§ TO BE DONE
Copy the material below word for word, starting at its first line and stopping after the line that contains "Dot at: (315, 307)".

§ INFORMATION GIVEN
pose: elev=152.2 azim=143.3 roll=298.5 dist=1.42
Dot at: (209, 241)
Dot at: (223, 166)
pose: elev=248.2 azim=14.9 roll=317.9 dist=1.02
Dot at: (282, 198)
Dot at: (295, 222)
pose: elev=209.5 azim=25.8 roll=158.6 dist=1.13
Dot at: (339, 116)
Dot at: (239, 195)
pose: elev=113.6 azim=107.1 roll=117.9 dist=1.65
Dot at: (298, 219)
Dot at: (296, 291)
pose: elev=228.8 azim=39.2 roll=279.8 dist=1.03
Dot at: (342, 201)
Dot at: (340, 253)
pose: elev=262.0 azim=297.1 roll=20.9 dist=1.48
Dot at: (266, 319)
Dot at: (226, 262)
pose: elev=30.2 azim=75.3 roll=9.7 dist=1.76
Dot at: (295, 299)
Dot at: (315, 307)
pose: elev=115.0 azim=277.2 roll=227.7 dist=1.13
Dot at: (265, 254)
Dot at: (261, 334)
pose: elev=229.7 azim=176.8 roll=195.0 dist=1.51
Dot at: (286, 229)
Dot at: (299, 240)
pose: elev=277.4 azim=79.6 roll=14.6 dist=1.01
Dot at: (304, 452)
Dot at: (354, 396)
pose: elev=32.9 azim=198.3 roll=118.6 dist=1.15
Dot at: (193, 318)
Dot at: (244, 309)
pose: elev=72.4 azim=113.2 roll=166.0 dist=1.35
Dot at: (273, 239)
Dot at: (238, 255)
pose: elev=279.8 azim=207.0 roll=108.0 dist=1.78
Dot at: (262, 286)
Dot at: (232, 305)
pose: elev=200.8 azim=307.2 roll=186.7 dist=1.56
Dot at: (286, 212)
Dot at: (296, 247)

§ CORRECT OUTPUT
pose: elev=152.2 azim=143.3 roll=298.5 dist=1.42
Dot at: (209, 241)
Dot at: (223, 166)
pose: elev=248.2 azim=14.9 roll=317.9 dist=1.02
Dot at: (282, 198)
Dot at: (295, 222)
pose: elev=209.5 azim=25.8 roll=158.6 dist=1.13
Dot at: (339, 116)
Dot at: (239, 195)
pose: elev=113.6 azim=107.1 roll=117.9 dist=1.65
Dot at: (298, 219)
Dot at: (296, 291)
pose: elev=228.8 azim=39.2 roll=279.8 dist=1.03
Dot at: (342, 201)
Dot at: (340, 253)
pose: elev=262.0 azim=297.1 roll=20.9 dist=1.48
Dot at: (266, 319)
Dot at: (226, 262)
pose: elev=30.2 azim=75.3 roll=9.7 dist=1.76
Dot at: (295, 299)
Dot at: (315, 307)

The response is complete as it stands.